**Page text:**
□ □ □ □ □ □ □

The memory 702 may also include a DOM tree creation module 720. The DOM tree creation module 720 may be configured to create a DOM tree by parsing the received Web page file. As discussed above, the DOM tree may represent each element in the Web page file as a node in a hierarchical tree structure or other type of data structure.

The memory 702 may further include a style tree creation module 722. As discussed above, the style tree creation module 722 may be configured to parse each element of the DOM tree, create associated style caching elements, record style properties for each element, and merge elements that share an ID, Class, TagName triple. Additionally, as noted above, the style tree creation module 722 may be configured to embed additional information within the created style tree. Such information may include CSS rule sets, other calculated style properties, matched CSS rule lists, combinations of the foregoing, or the like.

The memory 702 may also include a layout calculation module 724. The layout calculation module 724 may be configured to calculate layout properties for each element in a render tree, along with properties for validation. As discussed above, a Web browser (or any computing device, such as, but not limited to, computing environment 700) may create a render tree based on a DOM tree. Based at least in part on the render tree, the layout calculation module 724 may calculate layout properties for each element of the render tree. In one aspect, these layout properties may be stored back into the render tree.

The memory 702 may further include a caching module 726. The caching module 726 may be configured to store calculation results in a local cache. In one example, the caching module 726 may cache style properties by caching a style tree. In this example, the computing environment 700 may cache the style tree that was previously created by the style tree creation module 720. In other aspects, however, the caching module 726 may cache a style tree provided by a user, a Web server, or the like. In another example, the caching module 726 may cache layout calculations by caching a render tree that includes layout properties for each render object. In this example, the computing environment 700 may cache the layout calculations that were calculated by the layout calculation module 724. Yet, in other aspects, the caching module 726 may cache calculations created and/or served by another entity or module. In yet another example, the caching module 726 may cache both style and layout calculations. As such, in this example, the style and layout calculations may have been performed by the style tree creation module 722 and/or the layout calculation module 724, respectively.

□ □ □ □ □ □ □

**Data block:**
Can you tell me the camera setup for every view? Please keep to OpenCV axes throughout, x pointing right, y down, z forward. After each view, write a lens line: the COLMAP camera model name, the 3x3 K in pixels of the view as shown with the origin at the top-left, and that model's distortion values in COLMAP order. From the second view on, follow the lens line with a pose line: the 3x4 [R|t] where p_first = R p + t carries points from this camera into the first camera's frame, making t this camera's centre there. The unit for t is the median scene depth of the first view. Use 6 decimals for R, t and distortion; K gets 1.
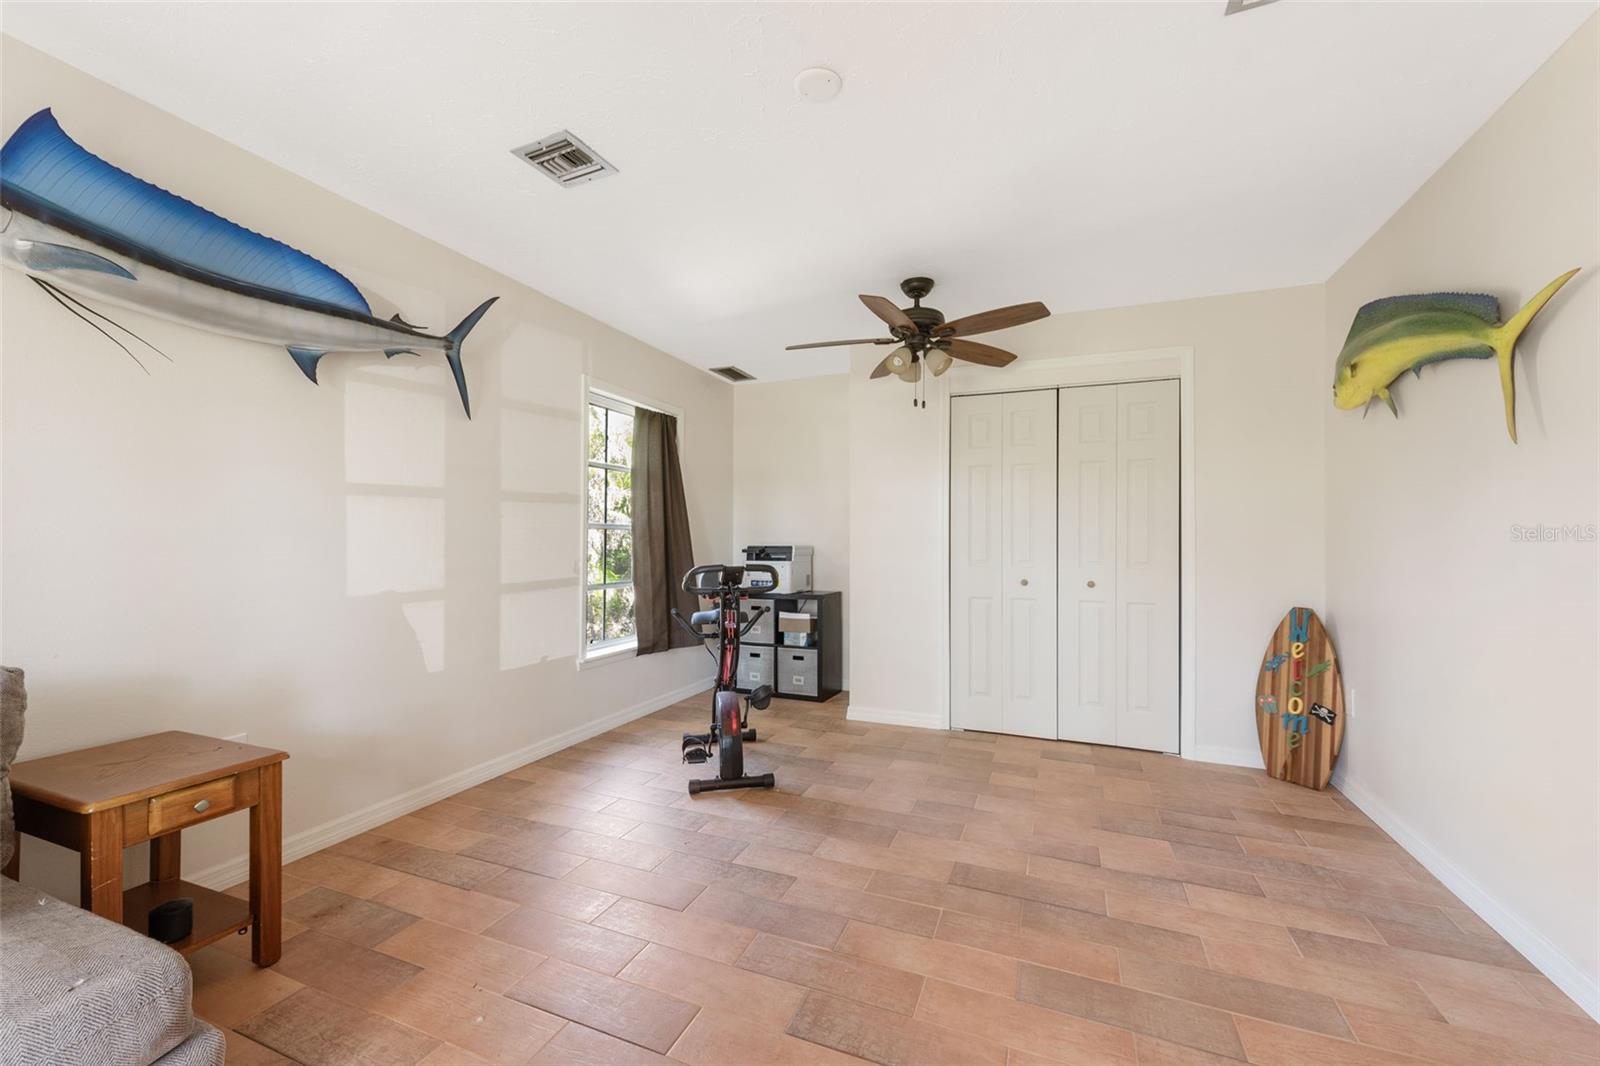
lens RADIAL K [[635.0, 0, 800.0], [0, 635.0, 533.0], [0, 0, 1]] dist [-0.000058, 0.000042]
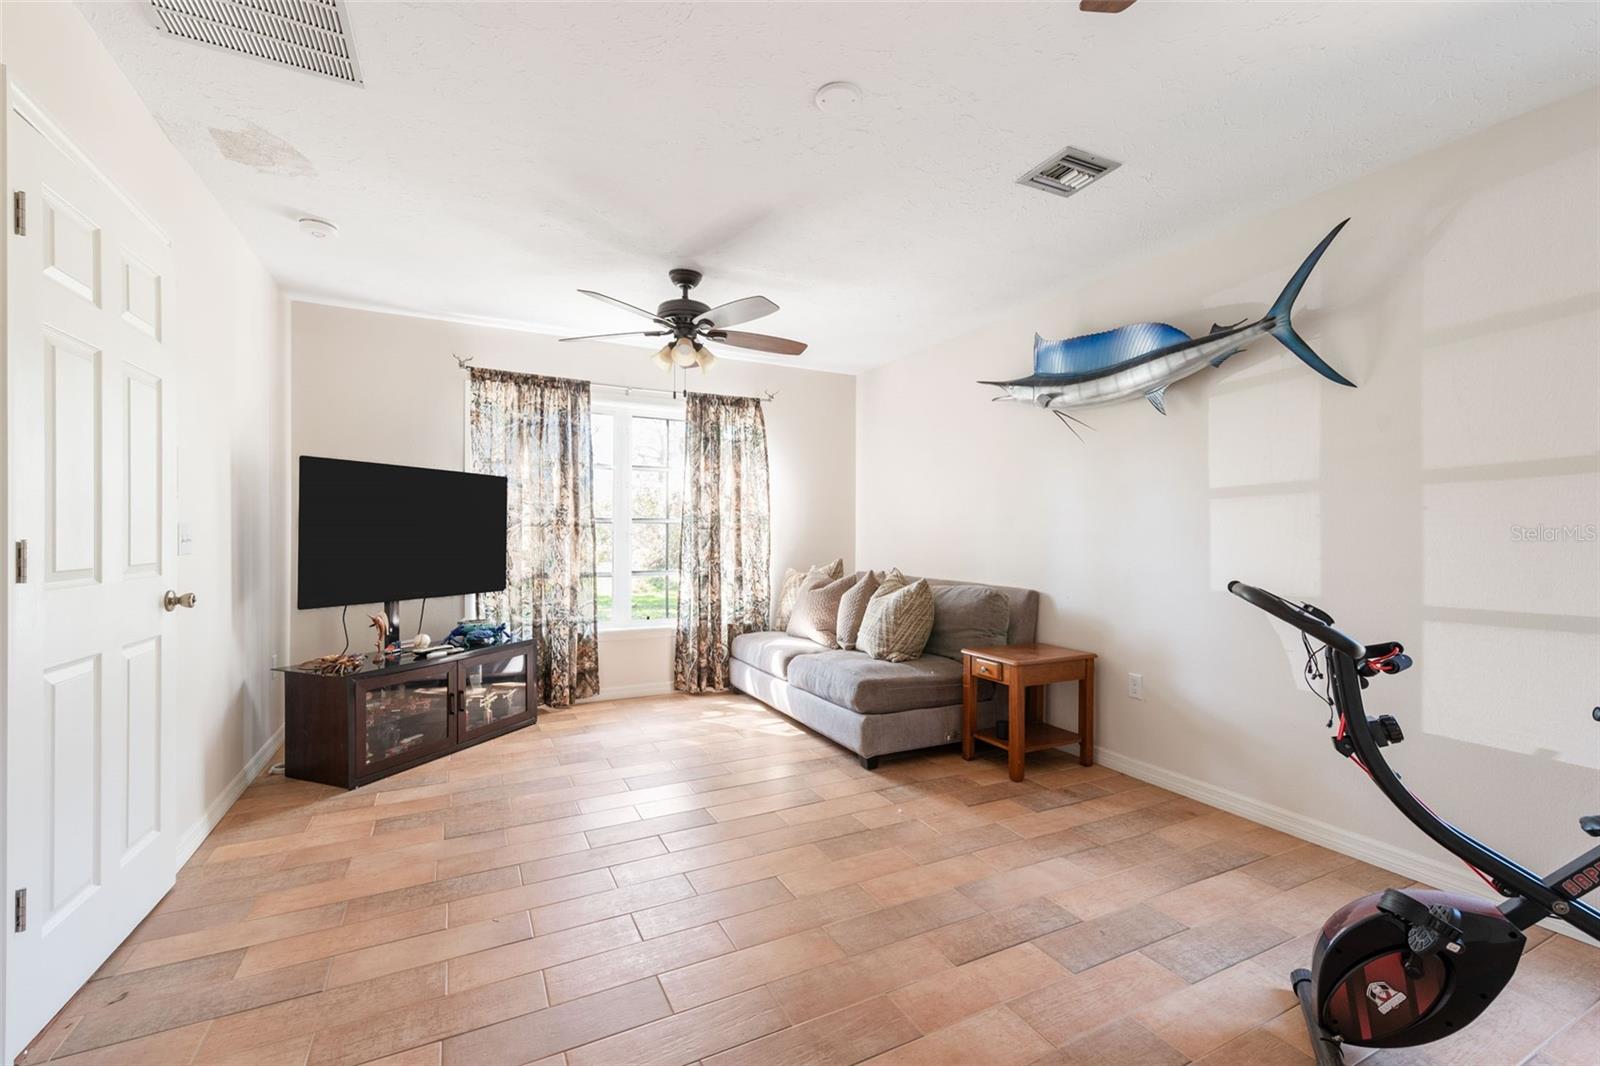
lens RADIAL K [[669.6, 0, 800.0], [0, 669.6, 533.0], [0, 0, 1]] dist [0.000205, -0.000038]
pose [[-0.649210, -0.009132, -0.760555, 0.674897], [-0.003943, 0.999955, -0.008642, 0.013898], [0.760599, -0.002612, -0.649216, 1.242709]]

□ □ □ □ □ □ □

**Assignment 1:** Rewrite the paragraph of the page text that begins "The memory 702 may further include a style tree creation module" as a short bulleted list that keeps its main facts.
**Assignment 2:** Give a two-sentence summary of the page text.
**Assignment 3:** In the page text, where may the layout calculation module 724 store the layout properties it calculates?

**Response box 1:**
- Memory 702 may include a style tree creation module 722.
- The module may parse each element of the DOM tree, create associated style caching elements, record style properties for each element, and merge elements that share an ID, Class, TagName triple.
- It may also embed additional information in the style tree it creates, such as CSS rule sets, other calculated style properties, matched CSS rule lists, or combinations of these.

**Response box 2:** Memory 702 may hold modules that create a DOM tree by parsing a received Web page file, build a style tree from the DOM tree's elements, and calculate layout properties for each element of a render tree. A caching module 726 may store the results in a local cache by caching a style tree, a render tree with layout properties, or both.

**Response box 3:** Back into the render tree.